En los últimos años han salido a luz pública escándalos de diverso tipo: casos de corrupción que afectan a la elite política, situaciones de flagrante colusión que manchan la reputación del empresariado y casos de pederastia en la iglesia católica.
En consecuencia, Chile es un caso emblemático de desconexión entre el establishment y la ciudadanía. Mientras el primero es visto como un actor ilegitimo por gran parte de la población, la segunda ha sido capaz de organizarse colectivamente y presionar para demandar la construcción de un nuevo contrato social. La crisis de la democracia chilena se explica, entonces, por la conformación de un establishment que no ha sabido cómo –y en parte no ha querido– responder a las demandas de la ciudadanía. Esto es particularmente válido para un empresariado que opera con una lógica de capitalismo rentista y sigue pensando que las políticas neoliberales son el único camino posible para alcanzar el desarrollo.
La presión de la sociedad civil -especialmente de la juventud, los cabros”- estaría llevando a la gradual conformación de una nueva clase política, la cual podría terminar generando una mejor conexión con la ciudadanía.
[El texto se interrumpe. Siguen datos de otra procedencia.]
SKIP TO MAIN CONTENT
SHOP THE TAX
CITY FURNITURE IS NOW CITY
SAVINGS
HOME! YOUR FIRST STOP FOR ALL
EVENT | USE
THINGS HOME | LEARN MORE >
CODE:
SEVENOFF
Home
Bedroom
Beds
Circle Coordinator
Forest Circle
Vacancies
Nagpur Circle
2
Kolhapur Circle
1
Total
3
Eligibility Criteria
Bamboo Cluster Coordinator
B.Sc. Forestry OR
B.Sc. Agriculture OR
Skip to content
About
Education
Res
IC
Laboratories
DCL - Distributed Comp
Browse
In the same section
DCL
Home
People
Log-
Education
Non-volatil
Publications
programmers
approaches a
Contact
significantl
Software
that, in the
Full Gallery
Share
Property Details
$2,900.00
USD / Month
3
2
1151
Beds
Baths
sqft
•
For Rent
Esta interpretación positiva del proceso de transformación en curso depende de varios factores. Y dos son particularmente relevantes. En primer lugar, aun cuando a través de los próximos procesos electorales es esperable que se vaya generando un cambio importante a nivel de la elite política, no es del todo claro que las elites culturales y económicas estén dispuestas a dar paso a nuevos actores que sintonizan de mejor manera con la sociedad. Sin una renovación del empresariado y del mundo de la cultura seguirá existiendo una importante brecha entre elite y ciudadanía. En segundo lugar, a fines de este año se llevarán a cabo elecciones presidenciales y parlamentarias, en un contexto en el que prima una fuerte fragmentación. Debido a ello, es prácticamente imposible que quien gane la presidencia tenga una mayoría en el Congreso.
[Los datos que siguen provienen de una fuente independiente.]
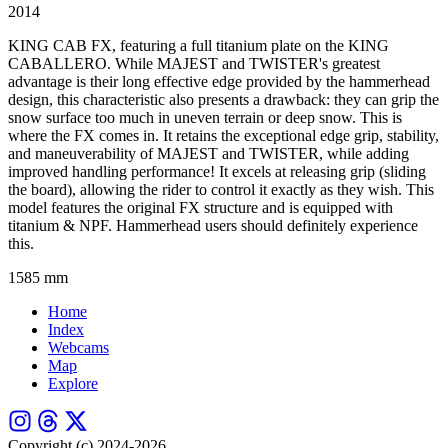
2014
KING CAB FX, featuring a full titanium plate on the KING
CABALLERO. While MAJEST and TWISTER's greatest
advantage is their long effective edge provided by the hammerhead
design, this characteristic also presents a drawback: they can grip the
snow surface too much in uneven terrain or deep snow. This is
where the FX comes in. It retains the exceptional edge grip, stability,
and maneuverability of MAJEST and TWISTER, while adding
improved handling performance! It excels at releasing grip (sliding
the board), allowing the rider to control it exactly as they wish. This
model features the original FX structure and is equipped with
titanium & NPF. Hammerhead users should definitely experience
this.
1585 mm
Home
Index
Webcams
Map
Explore
Copyright (c) 2024-2026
Hacia un nuevo modelo de bienestar
La salida de la crisis actual y la potencial renovación de la democracia chilena depende sobre todo de la capacidad de las elites para transformarse y dar vida a acuerdos con el objetivo de encausar las reformas demandas. La sociedad se ha manifestado con fuerza, exigiendo el tránsito hacia un Estado de Bienestar, el respeto del medio ambiente y un avance sustantivo en materia de igualdad de género. ¿Estarán las elites a la altura de este desafío? En gran medida, esta pregunta determinará hasta qué punto la democracia en Chile saldrá más fortalecida de este proceso y si se convertirá en un modelo de cómo, a través de procesos democráticos, se puede avanzar en políticas que pongan límites al papel del mercado y que sean capaces de reconstruir los contratos sociales rotos.
Si bien es cierto que el desenlace de la situación de Chile es incierto, no cabe duda de que el resultado final tendrá un impacto importante en América Latina. Así como el 11 de septiembre de 1973 marcó un punto de inflexión a nivel latinoamericano, la potencial renovación de la democracia chilena trazará una hoja de ruta que puede ser imitada por otros actores.
La pandemia de covid-19 ha exacerbado los problemas de desigualdad y pobreza, de modo que los países de América Latina necesitan reconstruir el pacto social para lograr avanzar hacia políticas sociales de corte universal. Chile podría allanar un camino que pase por la movilización social, las reformas institucionales y, sobre todo, un nuevo pacto entre elites para generar gobernabilidad.